The Ashanti Regional Police Command has arrested Kofi Boakye, a 62-year-old man, for defrauding several people under the pretext of selling cars to them.
Nana Osei Nyarko Amponsah, popularly known as Kingpin, has been in the fraudulent job for 20 years and had been arrested a few times but always managed to secure bail and, subsequently, abscond.
Seeing the ‘old man’ under police grips once again, and the number of victims who identified him, DCOP Kofi Boakye, the Ashanti Regional Commander could not hide his frustrations that the suspect had, all these years, escaped prison.
“We should have handed you over to the victims so that they will deal with you”, said the Police Chief as he took his seat to brief the media on the full scale of the offence.
“He would run away immediately he is given bail and the court always granted him bail too. He has been doing this for 20 years. I remember when I was in Accra, we arrested him a few times, but the court gave him bail and somehow he managed to abscond from prosecution and kept on with this illegal job,” DCOP Boakye said.
Briefing the media, DCOP Boakye said on September 8, 2015, at the Manhyia Hospital in Kumasi, the suspect allegedly swindled a female victim (name withheld) of GHc25,000.00 under the guise of selling her a Toyota Pontiac Vibe.
Narrating how the issue occurred, the victim said the suspect showed the car to her husband (name withheld) at his work place at Juaso, in the Asante Akim District of Ashanti.

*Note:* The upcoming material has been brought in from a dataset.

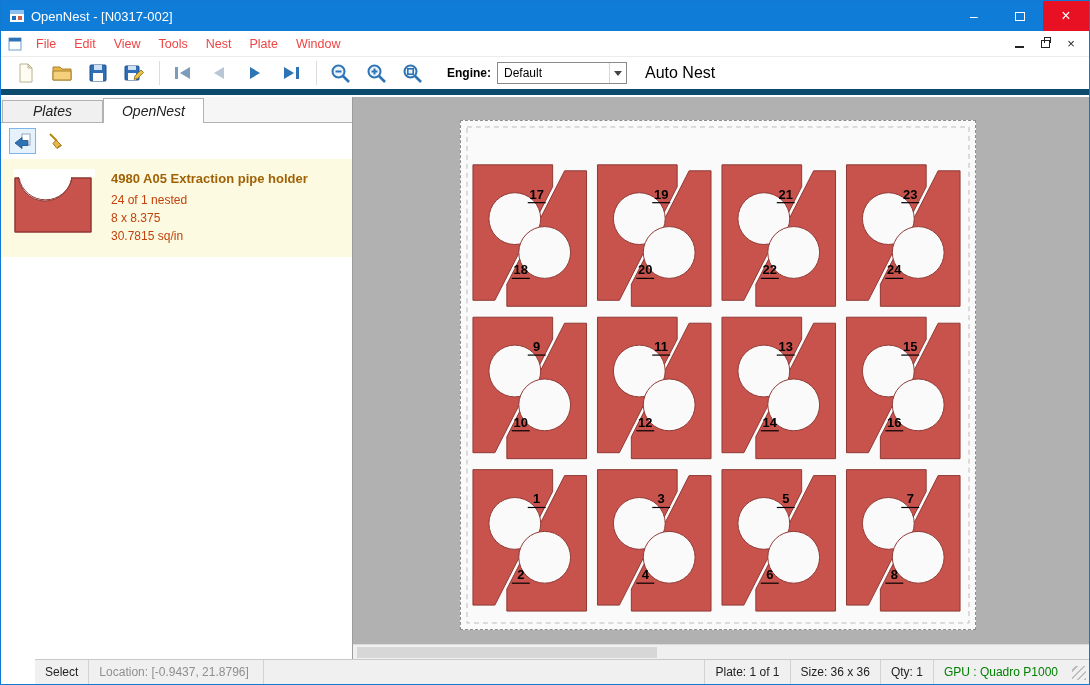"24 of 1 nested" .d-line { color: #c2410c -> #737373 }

According to her, acting on her husband’s instruction and together with her husband’s driver, they met the suspect and his nephew at the Drivers Vehicle Licensing Authority (DVLA) where they were to complete documentations on the transfer of the car.
However, the suspect, she disclosed, told her that he was sick and asked that they take him to the Manhyia Hospital after which they would come back to continue the transfer process.
“We went there and at the hospital we saw the car parked close to Otec FM. He also went inside the hospital premises but we did not see which consulting room he went to. He came back later to ask that we pay the money before he would allow us to test the car”.
She said “I left them there because I had to return to the office. The man after receiving the money told his nephew to go into the car and bring the documents so that they could sign them”.
Interestingly, the man, she said, went and never came back after several minutes.
“So the old man asked my partner to go and tell his nephew that the documents were inside the air-bag. He went but found that the car was gone. He came back to where he left the suspect and he too was gone”.
DCOP Kofi Boakye urged residents and prospective car buyers to only do business with recognised garages and not individuals because the former provides very minimal risks.